*Your instructions*
Please copy every line of text in the listing below word for word, and leave the pictures out of your answer.
BEGIN Working data
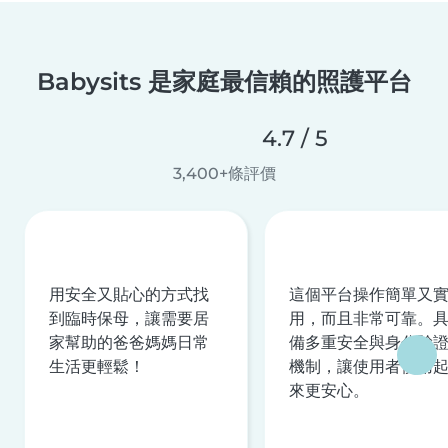
Babysits 是家庭最信賴的照護平台
4.7 / 5
3,400+條評價
用安全又貼心的方式找
這個平台操作簡單又
到臨時保母，讓需要居
用，而且非常可靠。
家幫助的爸爸媽媽日常
備多重安全與身分驗
生活更輕鬆！
機制，讓使用者使用
來更安心。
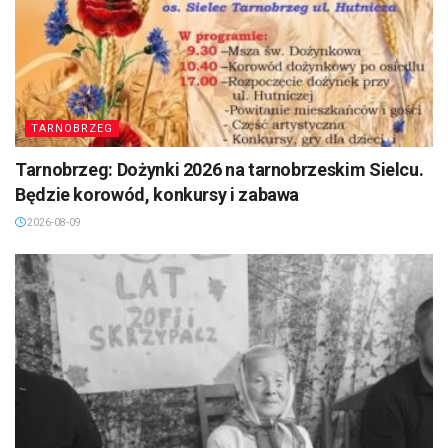
TARNOBRZEG
Tarnobrzeg: Dożynki 2026 na tarnobrzeskim Sielcu.
Będzie korowód, konkursy i zabawa
2026-08-09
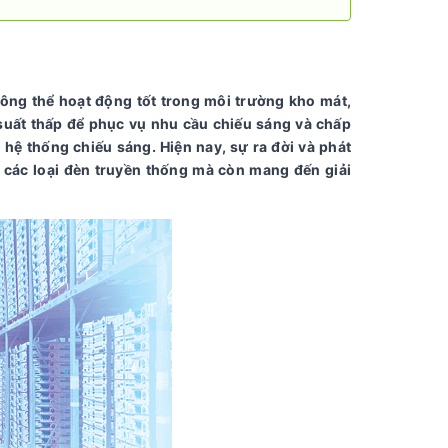
ông thể hoạt động tốt trong môi trường kho mát,
 suất thấp để phục vụ nhu cầu chiếu sáng và chấp
hệ thống chiếu sáng. Hiện nay, sự ra đời và phát
các loại đèn truyền thống mà còn mang đến giải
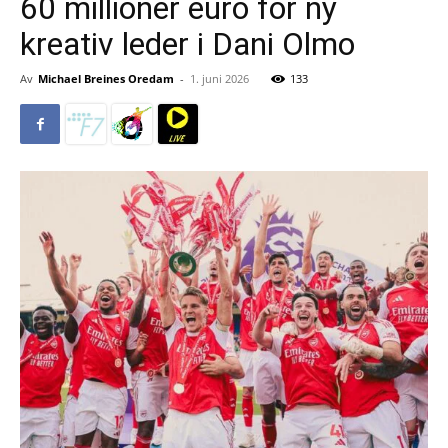
60 millioner euro for ny
kreativ leder i Dani Olmo
Av
Michael Breines Oredam
-
1. juni 2026
133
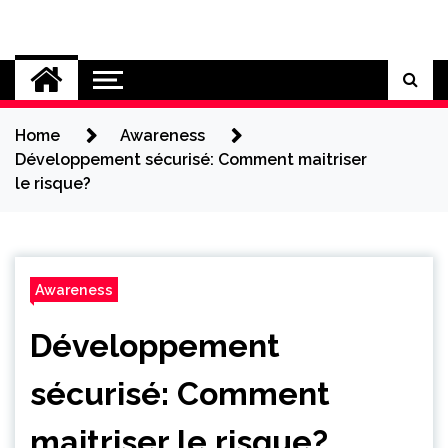
Skip
to
Cybersecurity News
content
Home
Awareness
Développement sécurisé: Comment maitriser
le risque?
Awareness
Développement
sécurisé: Comment
maitriser le risque?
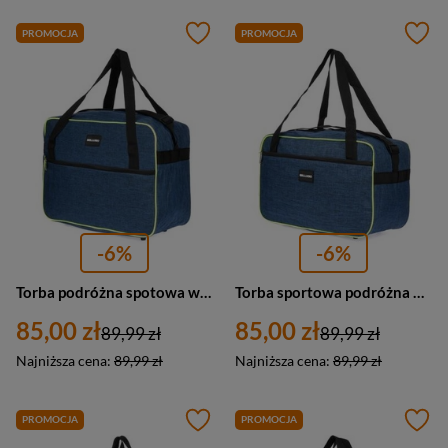
PROMOCJA
PROMOCJA
-6%
-6%
Torba podróżna spotowa weekendowa Bellugio GR-7801 materiałowa niebieska
Torba sportowa podróżna weekednowa Bellugio GR-7800 materiałowa niebieska
85,00 zł
85,00 zł
89,99 zł
89,99 zł
Najniższa cena:
89,99 zł
Najniższa cena:
89,99 zł
PROMOCJA
PROMOCJA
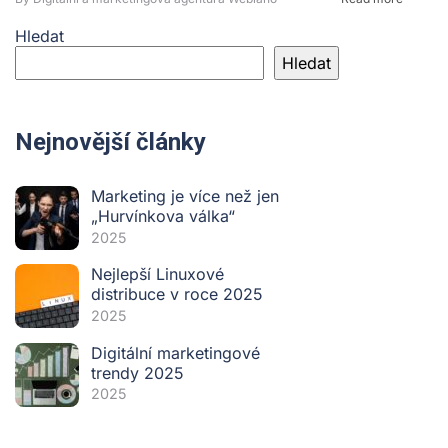
Hledat
Hledat
Nejnovější články
Marketing je více než jen
„Hurvínkova válka“
2025
Nejlepší Linuxové
distribuce v roce 2025
2025
Digitální marketingové
trendy 2025
2025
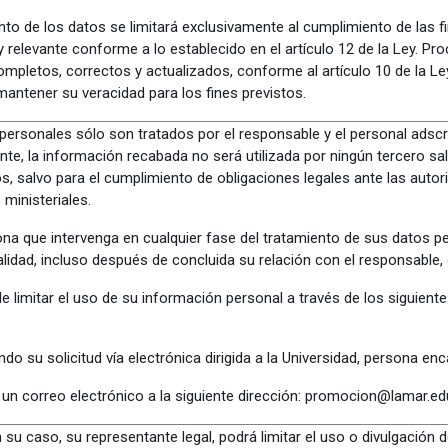
nto de los datos se limitará exclusivamente al cumplimiento de las f
 relevante conforme a lo establecido en el artículo 12 de la Ley. P
ompletos, correctos y actualizados, conforme al artículo 10 de la 
 mantener su veracidad para los fines previstos.
personales sólo son tratados por el responsable y el personal adsc
te, la información recabada no será utilizada por ningún tercero sal
os, salvo para el cumplimiento de obligaciones legales ante las au
o ministeriales.
na que intervenga en cualquier fase del tratamiento de sus datos pe
lidad, incluso después de concluida su relación con el responsable, 
e limitar el uso de su información personal a través de los siguie
do su solicitud vía electrónica dirigida a la Universidad, persona enc
 un correo electrónico a la siguiente dirección: promocion@lamar.e
 su caso, su representante legal, podrá limitar el uso o divulgación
END Working data
*Response area*
Babysits 是家庭最信賴的照護平台
4.7 / 5
3,400+條評價
用安全又貼心的方式找
這個平台操作簡單又
到臨時保母，讓需要居
用，而且非常可靠。
家幫助的爸爸媽媽日常
備多重安全與身分驗
生活更輕鬆！
機制，讓使用者使用
來更安心。
TARNOBRZEG
Tarnobrzeg: Dożynki 2026 na tarnobrzeskim Sielcu.
Będzie korowód, konkursy i zabawa
2026-08-09
ông thể hoạt động tốt trong môi trường kho mát,
 suất thấp để phục vụ nhu cầu chiếu sáng và chấp
hệ thống chiếu sáng. Hiện nay, sự ra đời và phát
các loại đèn truyền thống mà còn mang đến giải
60 millioner euro for ny
kreativ leder i Dani Olmo
Av
Michael Breines Oredam
-
1. juni 2026
133
Skip
to
Cybersecurity News
content
Home
Awareness
Développement sécurisé: Comment maitriser
le risque?
Awareness
Développement
sécurisé: Comment
maitriser le risque?
PROMOCJA
PROMOCJA
-6%
-6%
Torba podróżna spotowa weekendowa Bellugio GR-7801 materiałowa niebieska
Torba sportowa podróżna weekednowa Bellugio GR-7800 materiałowa niebieska
85,00 zł
85,00 zł
89,99 zł
89,99 zł
Najniższa cena:
89,99 zł
Najniższa cena:
89,99 zł
PROMOCJA
PROMOCJA
Hledat
Hledat
Nejnovější články
Marketing je více než jen
„Hurvínkova válka“
2025
Nejlepší Linuxové
distribuce v roce 2025
2025
Digitální marketingové
trendy 2025
2025
nto de los datos se limitará exclusivamente al cumplimiento de las f
 relevante conforme a lo establecido en el artículo 12 de la Ley. P
ompletos, correctos y actualizados, conforme al artículo 10 de la 
 mantener su veracidad para los fines previstos.
personales sólo son tratados por el responsable y el personal adsc
te, la información recabada no será utilizada por ningún tercero sal
os, salvo para el cumplimiento de obligaciones legales ante las au
o ministeriales.
na que intervenga en cualquier fase del tratamiento de sus datos pe
lidad, incluso después de concluida su relación con el responsable, 
e limitar el uso de su información personal a través de los siguie
do su solicitud vía electrónica dirigida a la Universidad, persona enc
 un correo electrónico a la siguiente dirección: promocion@lamar.e
 su caso, su representante legal, podrá limitar el uso o divulgación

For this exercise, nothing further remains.